Que devons-nous entendre par besoins essentiels ? Nous sommes tentés de répondre : Tout ce qui peut éviter des sentiments de vide, de frustration.
Les besoins du corps. Faudrait que s’organise dans les populations une résistance face à la consommation pulsionnelle et addictive. Au lieu de cela nous n’entendons que des récriminations pour le pouvoir d’achat. Depuis quelques jours des idées fort contradictoires résonnent dans les medias. On nous annonce d’une part que les gouvernements transfèèrent des sommes colossales vers les banques afin que les crédits aux ménages se débloquent, et en même temps on déplore le surendettement qui gangrainent les budgets des familles.
La consommation addictive __ qui ne concerne pas exclusivement « ceux qui ont les moyens », peu s’en faut __ concerne des achats qui n’ont aucune substance, bien que correspondant à des dépenses bien réelles. Au plan existenciel il n’y a rien a obtenir de la part d’objets qui cessent très vite de nous intéresser et que l’on range dans des placards, des commodes et dans des cartons déjà remplis,
En fait ce genre de dépendance à la finalité du neuf dans son sac griffé, n’apporte qu’une satisfaction sur le moment et ne se justifie que par elle-même. Un place de cinéma n’en donne pas plus mais son avantage tient dans le caractère virtuel du plaisir qu’elle apporte.
Ce ne sont point les superflus rares et indispensables qui sont mis en cause ici, mais il est question de dépenses qui nous font dire le lendemain même : « Je ne sais vraiment pas pourquoi j’ai acheté ce truc-là ».
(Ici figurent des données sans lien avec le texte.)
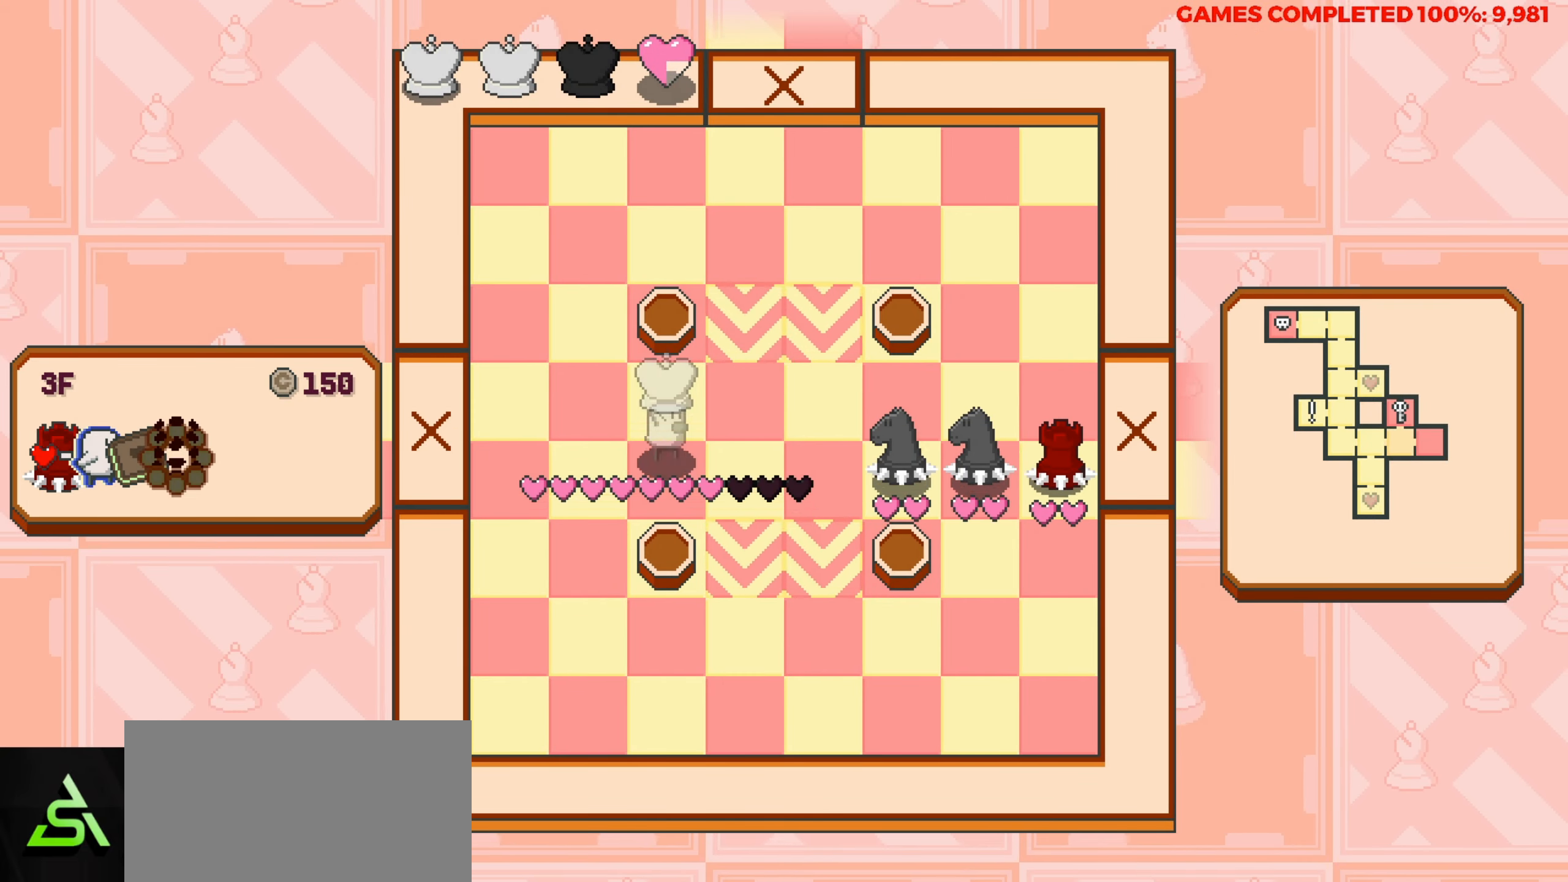
{"keys": ["left"], "events": [[100, "up", "up"], [467, "left", "down"]]}
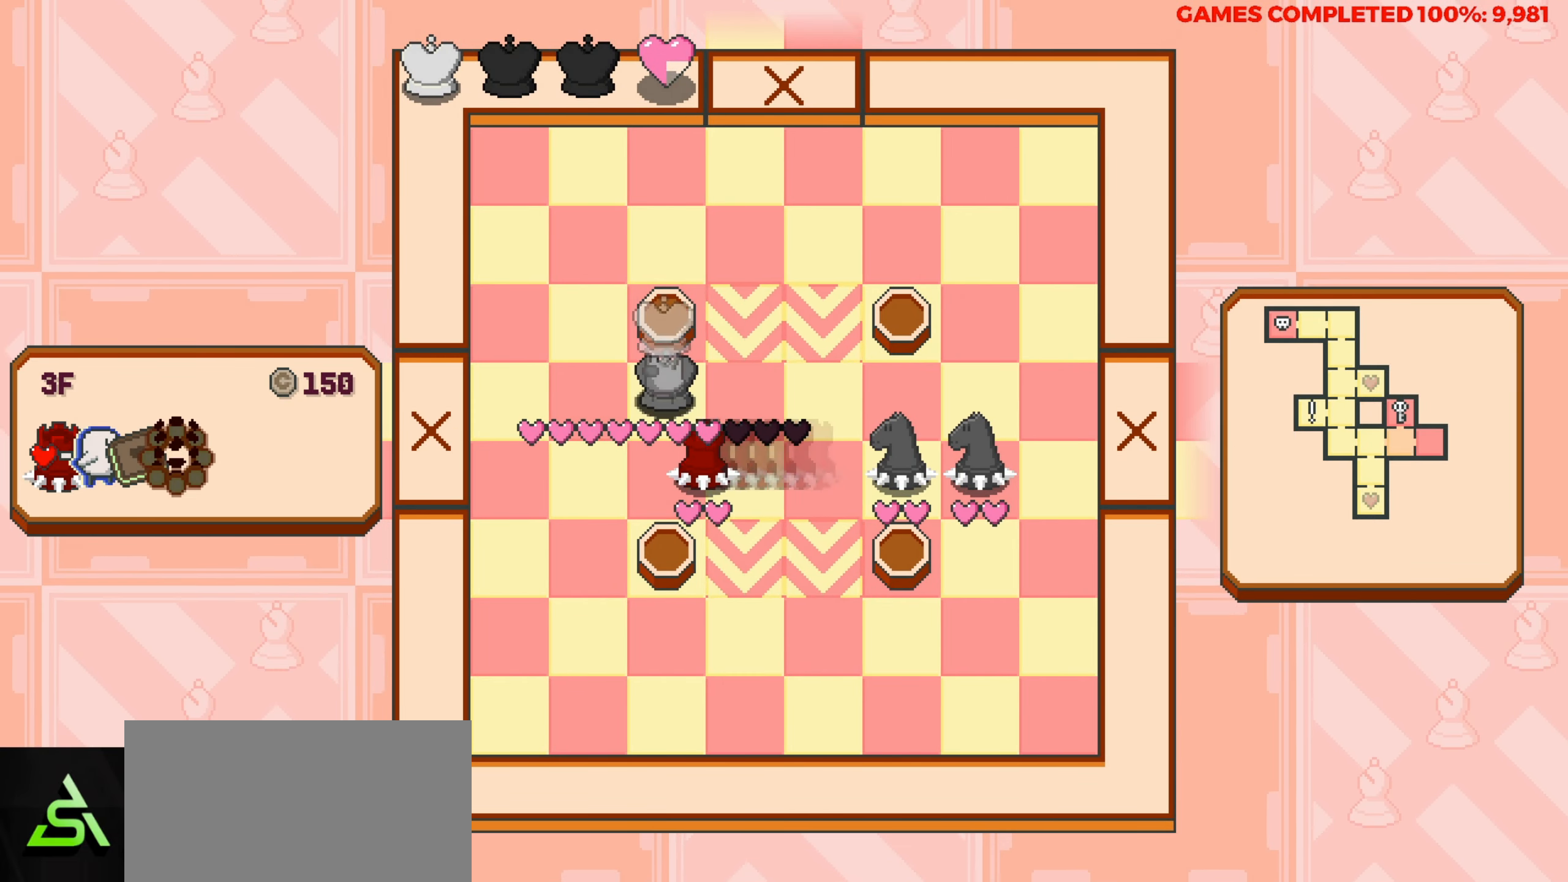
{"keys": ["up"], "events": [[150, "left", "up"], [200, "up", "down"]]}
Certes, notre urbanité est un piège à tentations. Mais est-ce une raison pour nous retrouver en surendettement, face à une réalité mathématique qui nous rattrape immenquablement et ne fait que rajouter une pauvreté morale à notre modeste situation économique.
Le statut dún consommateur surendtté inscrit officiellement à la Banque de France, la BF, institution qui prend en charge l’épuration des dettes, n’est pas réellement catastrophique ; et on peut dire que la reconnaissance de ce statut __ de victime __ offre au débiteur un confort pour le moins inespéré. En fait les sommes dues aux organismes de crédits sont globalisées et leur remboursement se trouvent considérablement étalé dans le temps, ce qui a pour effet de réduire les mensualités à un niveau largement gérable. Ce processus m’appara^t comme consensuel dans un système de société basé sur la production-consommation où l’économie est fondée sur la capacité des ménages à permettre à l’industrie et au commerce de générer de la richesse.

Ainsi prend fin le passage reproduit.